The opening track features one of the last works composed by Bernstein. The piece was written as a gift for Helena, daughter of the film and television director Humphrey Burton. She is a competent recorderist.
The world premiere of the Variations on an Octatonic Scale was given at St. Catherine's Church, Port Erin, Isle of Man on 2 July 1997. The soloists were John Turner, recorder and Jonathan Price, cello. The theme was derived from Bernstein’s ballet score Dybbuk (1974). The same ‘tune’ was later used in the composer’s Concerto for Orchestra: Jubilee Games (1989).  The Variations is a fascinating little piece that explores some of the furthest reaches of recorder technique, including flutter-tonguing, low registers and overblowing.

Peter Hope’s Fantasia on John Dowland’s ‘Flow my Tears’ (2011) is interesting. It is a timeless work that is well-able to counterpoint the original instrumental sound of Dowland with something more astringent from the 21st century-and points between. There is even a rapturous jig. But the surprise twist is the introduction of a blues-inspired middle section. Somehow all this stylistic diversity holds together and creates a memorable piece of music that is faithful to Dowland’s original lament and the vicissitudes of our own day. Instrumentally, the work makes use of descant, treble and tenor recorders which test the soloist to the extreme. A little masterpiece.

——————

**Short problem 1:**
In the passage on recorder music, which two instruments played in the world premiere of the Variations on an Octatonic Scale?

**Supplied material:**
——————

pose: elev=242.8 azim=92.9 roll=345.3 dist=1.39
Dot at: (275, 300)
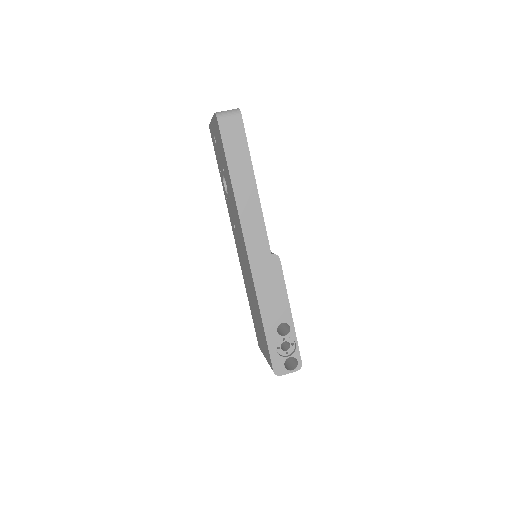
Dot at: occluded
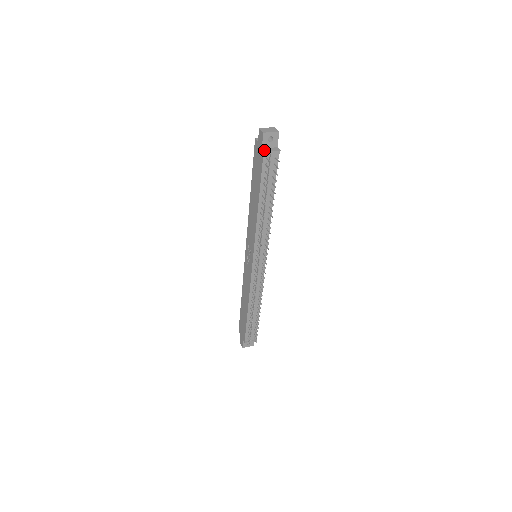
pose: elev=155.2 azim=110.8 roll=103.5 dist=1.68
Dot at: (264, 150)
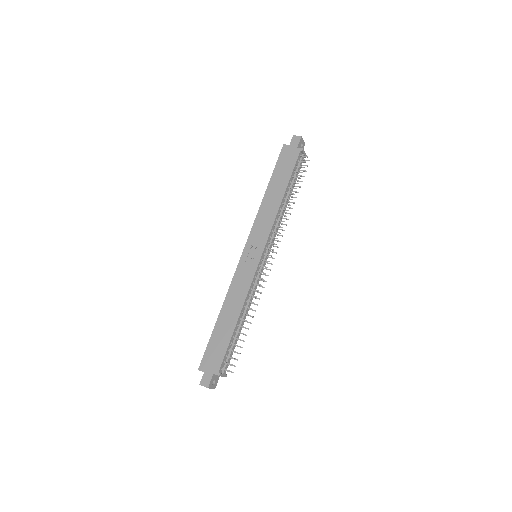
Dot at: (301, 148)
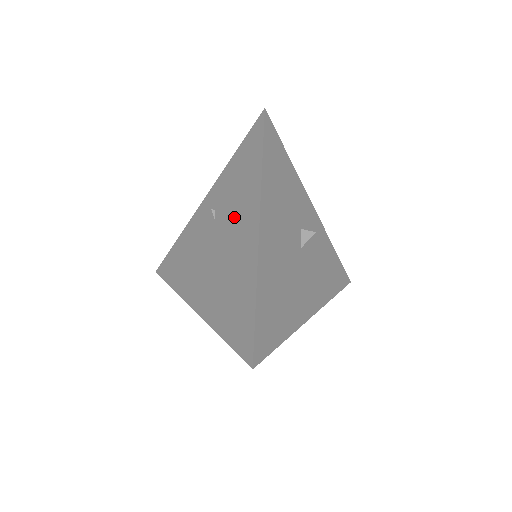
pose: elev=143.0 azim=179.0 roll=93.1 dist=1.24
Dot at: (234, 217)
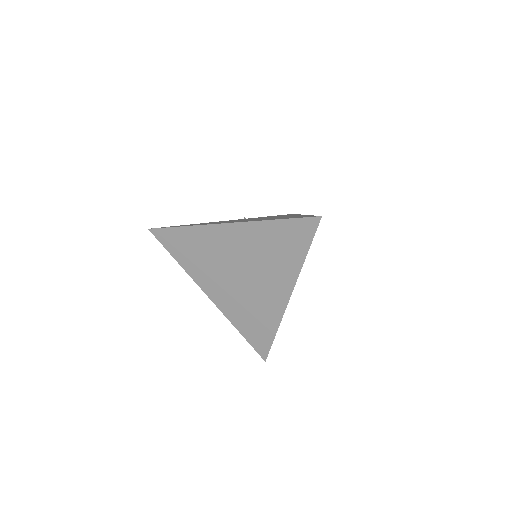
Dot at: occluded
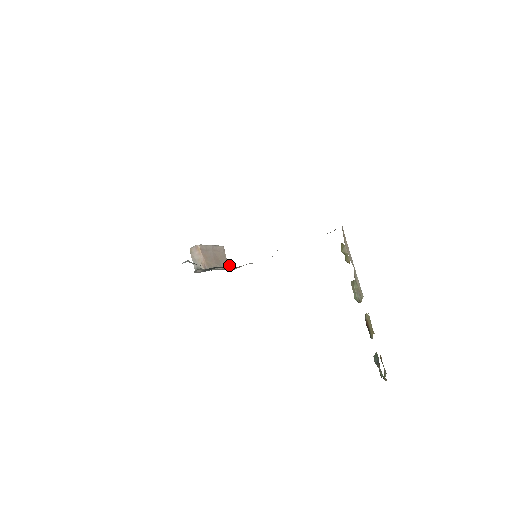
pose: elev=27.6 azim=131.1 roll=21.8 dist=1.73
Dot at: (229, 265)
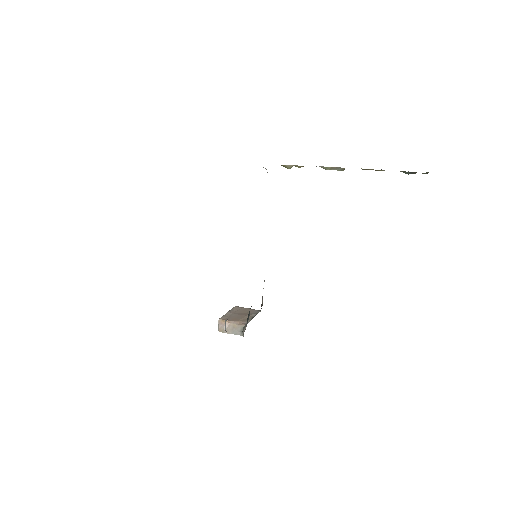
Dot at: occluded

——————

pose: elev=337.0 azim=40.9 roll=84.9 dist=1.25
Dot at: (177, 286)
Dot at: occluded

——————

**Short problem 2:**
Identify each line in the records above that contains the string "elev", treating uppercase and lowercase letters as different, and copy those lines.

**Full solution 1:**
Recorder, played by John Turner, and cello, played by Jonathan Price.

**Full solution 2:**
pose: elev=242.8 azim=92.9 roll=345.3 dist=1.39
pose: elev=155.2 azim=110.8 roll=103.5 dist=1.68
pose: elev=143.0 azim=179.0 roll=93.1 dist=1.24
pose: elev=27.6 azim=131.1 roll=21.8 dist=1.73
pose: elev=337.0 azim=40.9 roll=84.9 dist=1.25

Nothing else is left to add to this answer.